[[ Task data, beginning ]]

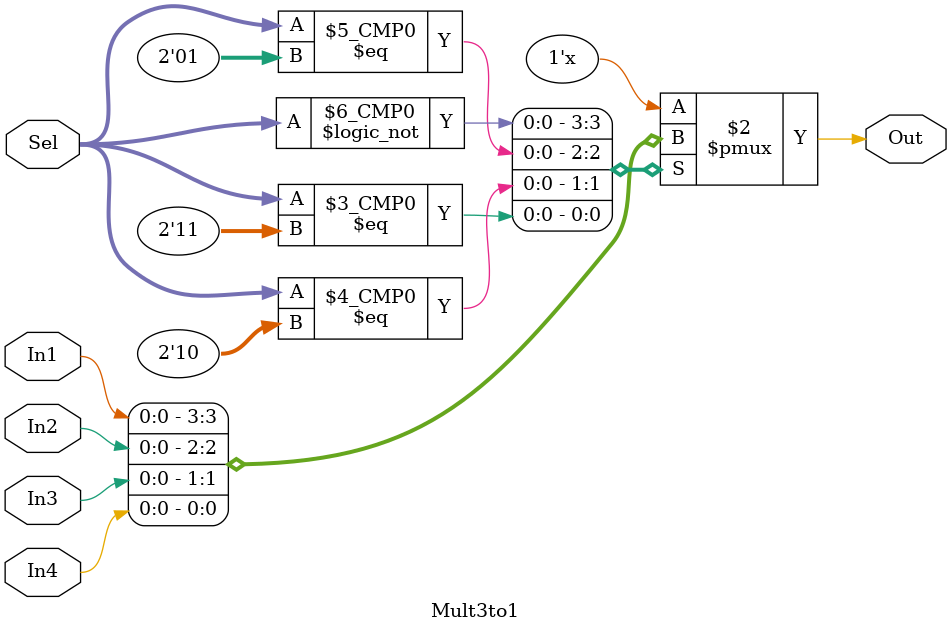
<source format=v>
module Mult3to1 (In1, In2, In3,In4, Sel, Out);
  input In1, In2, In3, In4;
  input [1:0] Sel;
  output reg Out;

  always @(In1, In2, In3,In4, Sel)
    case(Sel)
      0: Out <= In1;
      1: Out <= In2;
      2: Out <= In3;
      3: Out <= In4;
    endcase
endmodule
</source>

[[ Task data, end ]]
[[ Task data, beginning ]]

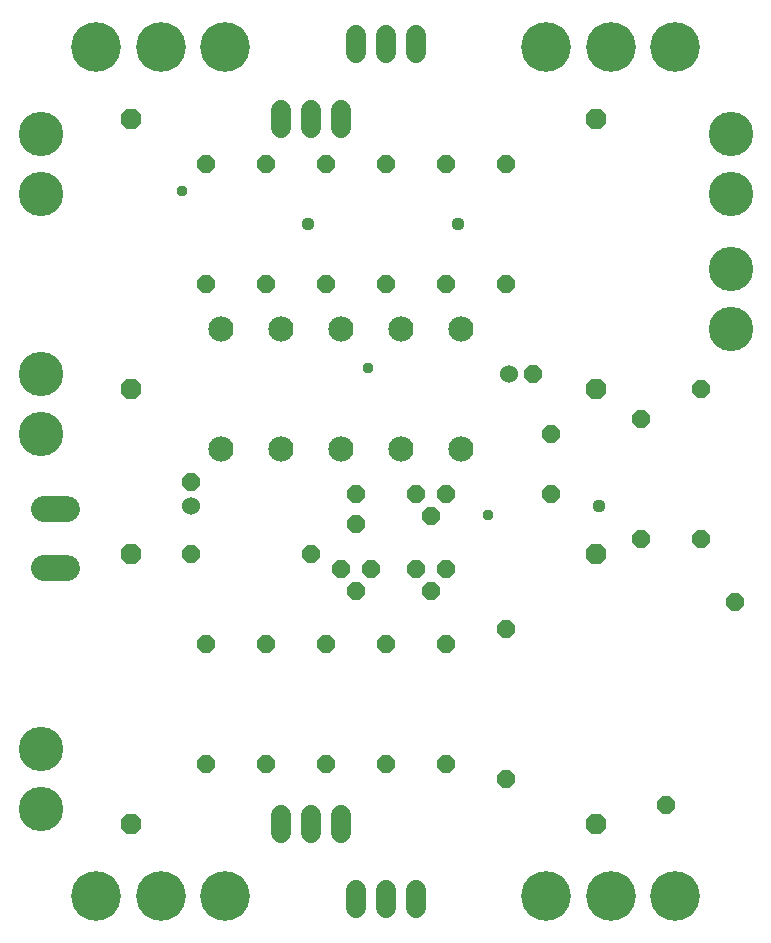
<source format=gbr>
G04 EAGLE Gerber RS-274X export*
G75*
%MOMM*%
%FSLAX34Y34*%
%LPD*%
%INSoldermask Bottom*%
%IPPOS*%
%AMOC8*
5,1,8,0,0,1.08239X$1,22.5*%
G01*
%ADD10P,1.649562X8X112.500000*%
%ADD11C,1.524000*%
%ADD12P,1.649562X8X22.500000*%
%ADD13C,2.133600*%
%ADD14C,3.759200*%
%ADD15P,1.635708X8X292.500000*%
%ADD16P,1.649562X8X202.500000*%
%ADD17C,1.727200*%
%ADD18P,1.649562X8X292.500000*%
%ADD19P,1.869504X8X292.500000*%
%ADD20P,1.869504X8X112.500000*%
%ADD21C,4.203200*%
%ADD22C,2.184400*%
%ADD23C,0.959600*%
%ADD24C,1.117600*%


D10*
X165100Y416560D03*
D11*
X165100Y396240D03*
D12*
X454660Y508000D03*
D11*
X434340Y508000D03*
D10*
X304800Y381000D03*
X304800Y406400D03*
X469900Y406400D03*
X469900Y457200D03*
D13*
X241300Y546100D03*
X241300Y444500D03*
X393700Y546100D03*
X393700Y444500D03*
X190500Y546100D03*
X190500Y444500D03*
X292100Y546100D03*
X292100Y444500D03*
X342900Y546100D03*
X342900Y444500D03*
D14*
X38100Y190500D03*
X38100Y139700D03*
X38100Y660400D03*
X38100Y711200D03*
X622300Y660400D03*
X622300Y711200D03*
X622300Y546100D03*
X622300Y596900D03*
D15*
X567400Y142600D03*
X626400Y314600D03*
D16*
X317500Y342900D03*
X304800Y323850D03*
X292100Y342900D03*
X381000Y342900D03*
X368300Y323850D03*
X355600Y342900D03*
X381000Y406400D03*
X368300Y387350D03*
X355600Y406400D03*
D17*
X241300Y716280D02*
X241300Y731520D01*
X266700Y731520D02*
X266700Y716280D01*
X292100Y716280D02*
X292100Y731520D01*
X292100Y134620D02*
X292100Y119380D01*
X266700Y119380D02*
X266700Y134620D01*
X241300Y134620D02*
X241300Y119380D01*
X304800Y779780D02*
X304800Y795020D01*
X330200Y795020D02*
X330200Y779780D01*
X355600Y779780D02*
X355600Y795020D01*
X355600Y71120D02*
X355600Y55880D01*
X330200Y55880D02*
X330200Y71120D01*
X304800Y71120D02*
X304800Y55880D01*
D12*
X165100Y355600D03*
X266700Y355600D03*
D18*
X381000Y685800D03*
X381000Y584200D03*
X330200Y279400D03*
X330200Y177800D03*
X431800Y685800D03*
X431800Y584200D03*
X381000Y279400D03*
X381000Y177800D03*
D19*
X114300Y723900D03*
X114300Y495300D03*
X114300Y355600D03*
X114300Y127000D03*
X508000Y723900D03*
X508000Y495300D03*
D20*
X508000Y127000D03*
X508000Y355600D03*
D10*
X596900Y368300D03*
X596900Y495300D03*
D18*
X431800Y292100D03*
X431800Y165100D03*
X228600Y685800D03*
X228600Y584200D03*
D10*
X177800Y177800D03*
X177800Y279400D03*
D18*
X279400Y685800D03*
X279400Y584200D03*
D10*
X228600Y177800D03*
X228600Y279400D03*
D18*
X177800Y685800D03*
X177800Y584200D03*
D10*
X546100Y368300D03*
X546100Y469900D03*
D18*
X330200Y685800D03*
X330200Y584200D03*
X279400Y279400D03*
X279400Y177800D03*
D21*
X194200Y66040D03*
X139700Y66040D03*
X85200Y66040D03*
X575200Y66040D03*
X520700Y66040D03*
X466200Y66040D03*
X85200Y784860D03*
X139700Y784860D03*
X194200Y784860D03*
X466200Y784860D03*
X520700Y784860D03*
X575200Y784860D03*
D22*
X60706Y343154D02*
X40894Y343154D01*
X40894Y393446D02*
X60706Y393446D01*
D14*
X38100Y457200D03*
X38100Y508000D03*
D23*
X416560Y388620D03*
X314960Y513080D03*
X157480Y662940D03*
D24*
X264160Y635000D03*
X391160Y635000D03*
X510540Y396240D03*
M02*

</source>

[[ Task data, end ]]
[[ Task data, beginning ]]

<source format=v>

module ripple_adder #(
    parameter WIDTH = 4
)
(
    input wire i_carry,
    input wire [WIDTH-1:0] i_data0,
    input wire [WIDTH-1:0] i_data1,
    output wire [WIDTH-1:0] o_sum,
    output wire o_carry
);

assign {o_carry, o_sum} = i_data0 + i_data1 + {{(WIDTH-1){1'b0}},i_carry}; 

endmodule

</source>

[[ Task data, end ]]

◆ **About this task**: Reproduce exactly the section above that begins at the line containing "X381000Y342900D03*" and ends at the line containing "X431800Y685800D03*", leaving out all other lines.

◆ **Response area**:
X381000Y342900D03*
X368300Y323850D03*
X355600Y342900D03*
X381000Y406400D03*
X368300Y387350D03*
X355600Y406400D03*
D17*
X241300Y716280D02*
X241300Y731520D01*
X266700Y731520D02*
X266700Y716280D01*
X292100Y716280D02*
X292100Y731520D01*
X292100Y134620D02*
X292100Y119380D01*
X266700Y119380D02*
X266700Y134620D01*
X241300Y134620D02*
X241300Y119380D01*
X304800Y779780D02*
X304800Y795020D01*
X330200Y795020D02*
X330200Y779780D01*
X355600Y779780D02*
X355600Y795020D01*
X355600Y71120D02*
X355600Y55880D01*
X330200Y55880D02*
X330200Y71120D01*
X304800Y71120D02*
X304800Y55880D01*
D12*
X165100Y355600D03*
X266700Y355600D03*
D18*
X381000Y685800D03*
X381000Y584200D03*
X330200Y279400D03*
X330200Y177800D03*
X431800Y685800D03*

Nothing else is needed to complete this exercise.